Another Milan fan, Osang Obilla who caught his performance at Rannie Raymundo’s Primos Lounge on Shaw Boulevard near EDSA avers that Milan in action is a virtual study in kinetics, where every movement of his body and every change in facial expression strive to be in harmony with the beat of his songs and of the music of his back-up band.?She describes Milan’s performance thus: “One moment you see him jumping energetically up and down, joyfully prancing about, like a child gifted with a new toy. Then he pirouettes like a ballet dancer, or assumes a crane-like karate pose. He then leaps forward, microphone stand in hand as he belts out a lively number. At times he goes down on his knees, raising both his face and arms heavenward as if in supplication to the gods that inhabit the world of the artist.” Ladies in the crowd are  pleasantly startled when Milan leaps on top of their table, bending down to sing to them. “He then jumps on a vacant chair in the next table, one foot on the seat and the other foot atop the back rest, also singing to the ladies in the group. I half-expected him to keel over and crash down the floor, but rather incredibly, he maintained his balance and finished his song,” Osang says.?It turns out that Milan is from Naga City in Camarines Sur, the province of the iconic Nora Aunor.?Himself a Bicolano from Sorsogon, Nilo said he wished Milan had sang some Bicol songs, like the soulful Sarong Banggui, or the cheerfully melodious Punay.

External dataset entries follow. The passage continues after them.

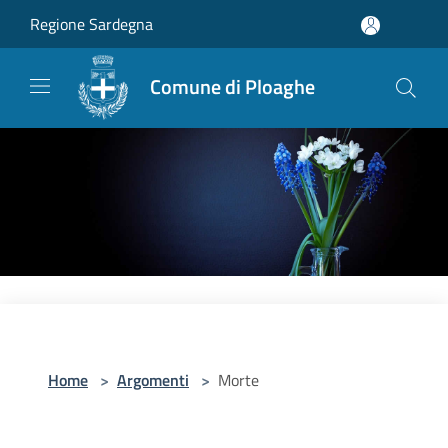
Salta al contenuto principale
Regione Sardegna
Comune di Ploaghe
Home
>
Argomenti
>
Morte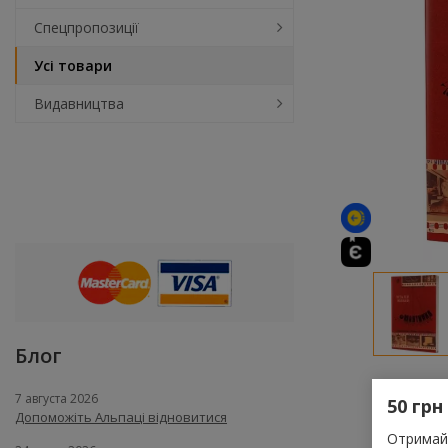
Спецпропозиції
Усі товари
Видавництва
Блог
7 августа 2026
50 грн
Допоможіть Альпаці відновитися
Отримай 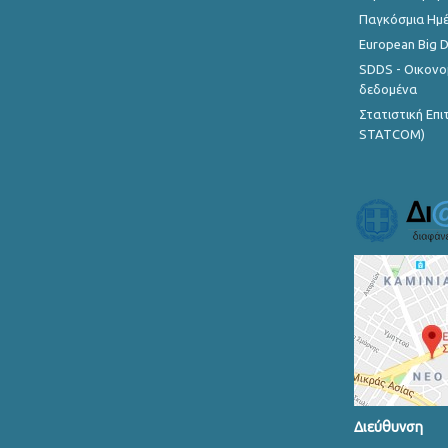
Παγκόσμια Ημέ
European Big 
SDDS - Οικονο
δεδομένα
Στατιστική Επ
STATCOM)
Διεύθυνση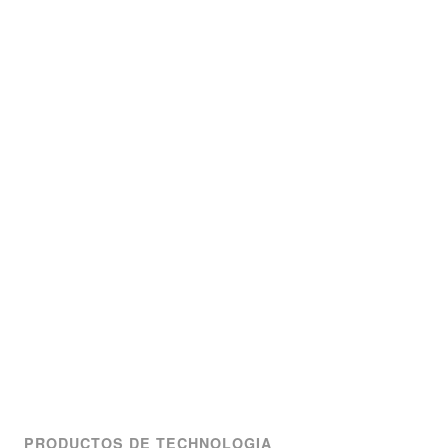
PRODUCTOS DE TECHNOLOGIA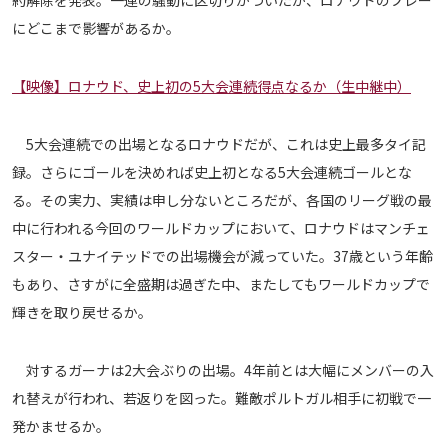
約解除を発表。一連の騒動に区切りがついたが、ロナウドのプレー
メディアアライアンス
にどこまで影響があるか。
【映像】ロナウド、史上初の5大会連続得点なるか（生中継中）
5大会連続での出場となるロナウドだが、これは史上最多タイ記
録。さらにゴールを決めれば史上初となる5大会連続ゴールとな
る。その実力、実績は申し分ないところだが、各国のリーグ戦の最
中に行われる今回のワールドカップにおいて、ロナウドはマンチェ
スター・ユナイテッドでの出場機会が減っていた。37歳という年齢
もあり、さすがに全盛期は過ぎた中、またしてもワールドカップで
輝きを取り戻せるか。
対するガーナは2大会ぶりの出場。4年前とは大幅にメンバーの入
れ替えが行われ、若返りを図った。難敵ポルトガル相手に初戦で一
発かませるか。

He confesses to have been awed by Milan’s musical prowess and ability to showcase a wide range of emotions that seem to break out from the very core of his being, with his bodily movements in complete sync with the rhythm of an artist’s soul.? Nilo says that at the very least, Milan’s agility and high-energy performance was as pungent as the region’s beloved dish of Bicol Express. Reli says Milan should be tagged “The Multi-Vitamin Man,” pointing out that during an instrumental break in one of his songs, Milan dropped to the floor and did 14 push-ups.  “Son of a gun!” Reli exclaims.